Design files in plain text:
------------------------------

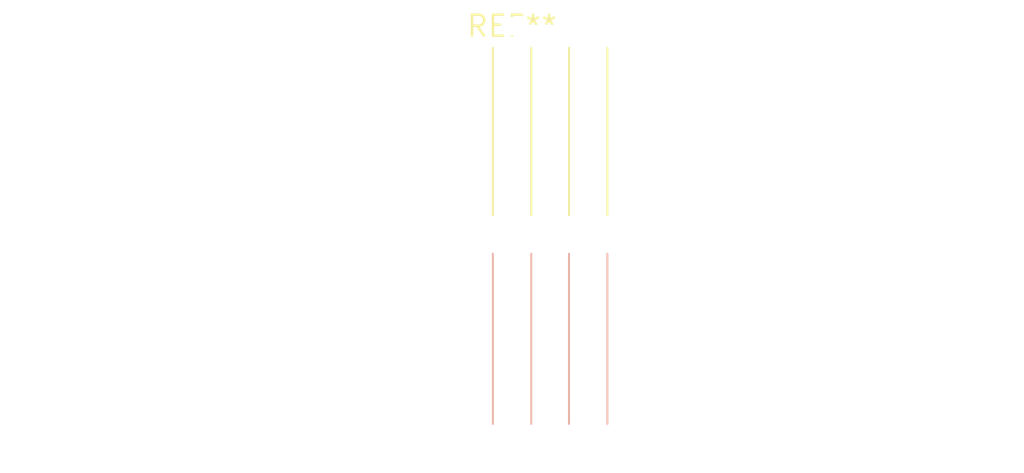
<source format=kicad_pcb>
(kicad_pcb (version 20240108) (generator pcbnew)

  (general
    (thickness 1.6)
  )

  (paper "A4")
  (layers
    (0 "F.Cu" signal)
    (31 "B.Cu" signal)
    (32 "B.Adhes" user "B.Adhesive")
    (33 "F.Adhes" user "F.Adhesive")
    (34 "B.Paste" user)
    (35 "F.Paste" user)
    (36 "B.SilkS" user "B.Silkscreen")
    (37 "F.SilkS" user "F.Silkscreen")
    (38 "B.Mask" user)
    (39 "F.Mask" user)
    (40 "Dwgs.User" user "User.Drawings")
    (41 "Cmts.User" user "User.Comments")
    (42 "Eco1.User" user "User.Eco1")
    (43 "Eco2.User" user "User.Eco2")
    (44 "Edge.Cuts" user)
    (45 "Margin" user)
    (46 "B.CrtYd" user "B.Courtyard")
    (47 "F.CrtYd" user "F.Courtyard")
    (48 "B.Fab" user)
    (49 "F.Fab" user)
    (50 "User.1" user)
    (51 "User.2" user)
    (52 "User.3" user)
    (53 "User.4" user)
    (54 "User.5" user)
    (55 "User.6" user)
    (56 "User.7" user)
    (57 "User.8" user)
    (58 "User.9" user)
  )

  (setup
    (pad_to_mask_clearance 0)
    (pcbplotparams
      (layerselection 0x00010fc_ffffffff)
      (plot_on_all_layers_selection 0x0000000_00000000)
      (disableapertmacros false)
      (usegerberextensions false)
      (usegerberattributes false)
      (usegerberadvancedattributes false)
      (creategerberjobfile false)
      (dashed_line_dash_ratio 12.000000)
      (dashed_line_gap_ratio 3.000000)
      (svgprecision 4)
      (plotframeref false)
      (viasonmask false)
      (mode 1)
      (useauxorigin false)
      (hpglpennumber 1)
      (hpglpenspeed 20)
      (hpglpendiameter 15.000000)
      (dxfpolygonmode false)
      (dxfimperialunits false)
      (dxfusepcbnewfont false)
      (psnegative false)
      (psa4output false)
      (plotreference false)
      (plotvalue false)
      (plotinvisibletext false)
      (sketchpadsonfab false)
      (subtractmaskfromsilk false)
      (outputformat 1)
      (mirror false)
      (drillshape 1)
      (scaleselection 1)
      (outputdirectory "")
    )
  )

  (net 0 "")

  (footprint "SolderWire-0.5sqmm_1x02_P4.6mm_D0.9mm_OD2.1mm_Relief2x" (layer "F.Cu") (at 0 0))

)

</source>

------------------------------

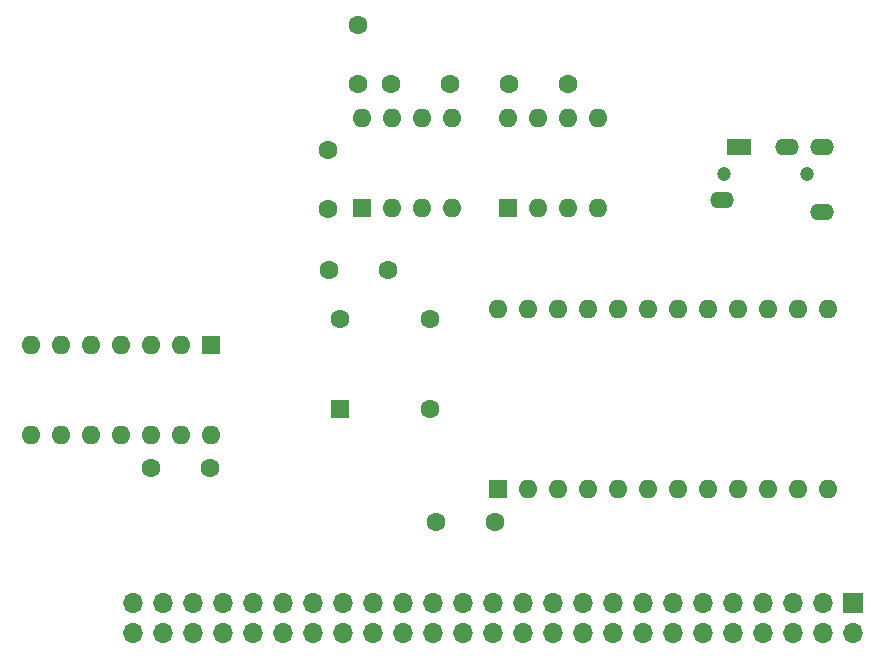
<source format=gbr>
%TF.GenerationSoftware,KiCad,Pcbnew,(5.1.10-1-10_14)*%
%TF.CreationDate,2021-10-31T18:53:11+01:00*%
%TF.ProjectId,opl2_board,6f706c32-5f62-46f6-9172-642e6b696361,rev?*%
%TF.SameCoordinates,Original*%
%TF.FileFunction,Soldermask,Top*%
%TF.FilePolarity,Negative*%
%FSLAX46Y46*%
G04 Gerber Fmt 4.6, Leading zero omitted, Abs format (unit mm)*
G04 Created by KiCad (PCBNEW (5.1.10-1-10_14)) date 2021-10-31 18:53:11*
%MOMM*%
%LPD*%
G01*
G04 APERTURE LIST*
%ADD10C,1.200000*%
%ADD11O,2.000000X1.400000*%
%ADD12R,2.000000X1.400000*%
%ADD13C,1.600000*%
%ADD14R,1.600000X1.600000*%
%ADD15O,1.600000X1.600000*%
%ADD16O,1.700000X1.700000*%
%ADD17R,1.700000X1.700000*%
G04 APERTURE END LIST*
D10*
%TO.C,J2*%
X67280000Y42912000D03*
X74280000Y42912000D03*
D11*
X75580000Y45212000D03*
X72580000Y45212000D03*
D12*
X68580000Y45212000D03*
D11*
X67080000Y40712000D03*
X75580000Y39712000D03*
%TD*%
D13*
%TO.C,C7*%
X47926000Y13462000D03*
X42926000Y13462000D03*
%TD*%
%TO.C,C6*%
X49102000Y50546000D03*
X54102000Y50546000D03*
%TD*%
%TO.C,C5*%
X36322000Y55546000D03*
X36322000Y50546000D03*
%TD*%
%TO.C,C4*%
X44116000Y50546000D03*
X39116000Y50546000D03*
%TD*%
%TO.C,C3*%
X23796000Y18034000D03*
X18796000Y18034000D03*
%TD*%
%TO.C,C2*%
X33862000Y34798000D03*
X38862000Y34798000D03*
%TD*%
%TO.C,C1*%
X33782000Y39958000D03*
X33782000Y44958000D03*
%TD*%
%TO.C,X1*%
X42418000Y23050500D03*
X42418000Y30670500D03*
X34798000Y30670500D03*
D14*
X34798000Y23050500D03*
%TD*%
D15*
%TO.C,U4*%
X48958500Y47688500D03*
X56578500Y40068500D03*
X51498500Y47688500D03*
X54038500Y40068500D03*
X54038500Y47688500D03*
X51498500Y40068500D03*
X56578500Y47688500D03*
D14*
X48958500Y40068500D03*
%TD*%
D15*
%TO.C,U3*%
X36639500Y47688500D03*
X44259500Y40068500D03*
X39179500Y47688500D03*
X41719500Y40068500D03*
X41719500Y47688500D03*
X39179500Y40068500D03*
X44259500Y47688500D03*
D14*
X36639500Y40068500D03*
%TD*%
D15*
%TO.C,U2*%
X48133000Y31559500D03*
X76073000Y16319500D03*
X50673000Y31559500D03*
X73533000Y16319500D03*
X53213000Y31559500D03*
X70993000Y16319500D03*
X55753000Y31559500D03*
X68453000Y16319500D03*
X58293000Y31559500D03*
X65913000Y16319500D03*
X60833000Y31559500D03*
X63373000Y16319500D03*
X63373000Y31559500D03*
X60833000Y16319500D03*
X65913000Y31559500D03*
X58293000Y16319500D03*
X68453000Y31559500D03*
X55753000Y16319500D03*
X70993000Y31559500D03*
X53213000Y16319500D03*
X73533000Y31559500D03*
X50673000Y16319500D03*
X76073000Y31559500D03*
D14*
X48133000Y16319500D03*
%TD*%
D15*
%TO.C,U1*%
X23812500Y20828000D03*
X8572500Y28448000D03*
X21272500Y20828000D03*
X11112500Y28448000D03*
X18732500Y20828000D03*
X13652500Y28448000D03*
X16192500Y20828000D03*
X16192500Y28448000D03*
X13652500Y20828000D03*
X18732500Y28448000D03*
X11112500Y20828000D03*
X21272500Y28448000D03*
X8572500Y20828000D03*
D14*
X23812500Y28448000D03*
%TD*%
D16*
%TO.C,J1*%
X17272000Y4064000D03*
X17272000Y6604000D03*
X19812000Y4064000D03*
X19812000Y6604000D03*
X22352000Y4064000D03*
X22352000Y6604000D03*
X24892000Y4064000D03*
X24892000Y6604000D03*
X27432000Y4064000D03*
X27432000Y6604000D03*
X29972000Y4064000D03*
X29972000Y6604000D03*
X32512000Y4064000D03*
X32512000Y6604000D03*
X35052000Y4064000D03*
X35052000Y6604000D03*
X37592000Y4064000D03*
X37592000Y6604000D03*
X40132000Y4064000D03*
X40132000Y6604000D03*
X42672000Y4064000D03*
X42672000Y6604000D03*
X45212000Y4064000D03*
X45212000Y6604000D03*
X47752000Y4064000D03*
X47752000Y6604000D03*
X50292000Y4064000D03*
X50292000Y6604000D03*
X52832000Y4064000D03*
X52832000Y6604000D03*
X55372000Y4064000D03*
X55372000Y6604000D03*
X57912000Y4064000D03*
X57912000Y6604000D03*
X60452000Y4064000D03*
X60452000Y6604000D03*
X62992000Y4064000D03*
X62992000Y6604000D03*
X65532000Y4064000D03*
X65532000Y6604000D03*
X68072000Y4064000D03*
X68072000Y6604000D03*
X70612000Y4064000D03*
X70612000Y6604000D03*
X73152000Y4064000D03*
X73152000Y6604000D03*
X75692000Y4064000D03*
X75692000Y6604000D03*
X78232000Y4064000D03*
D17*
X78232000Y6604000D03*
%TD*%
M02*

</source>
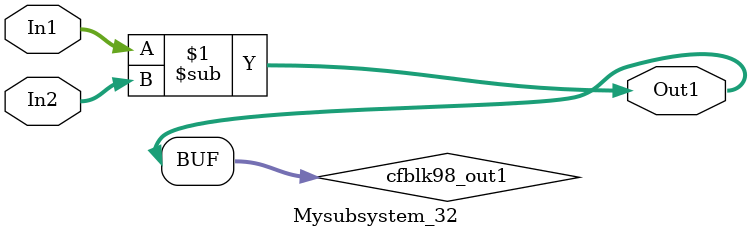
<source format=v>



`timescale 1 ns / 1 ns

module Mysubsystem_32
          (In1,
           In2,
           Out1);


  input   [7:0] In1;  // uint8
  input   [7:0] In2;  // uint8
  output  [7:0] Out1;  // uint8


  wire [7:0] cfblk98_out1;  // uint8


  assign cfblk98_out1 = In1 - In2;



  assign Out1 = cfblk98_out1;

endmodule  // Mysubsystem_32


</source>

------------------------------

_What the task requires:_ For the word "LIST", find every line in the data that holds it and copy that line.

_Solution:_
G04 APERTURE LIST*
G04 APERTURE END LIST*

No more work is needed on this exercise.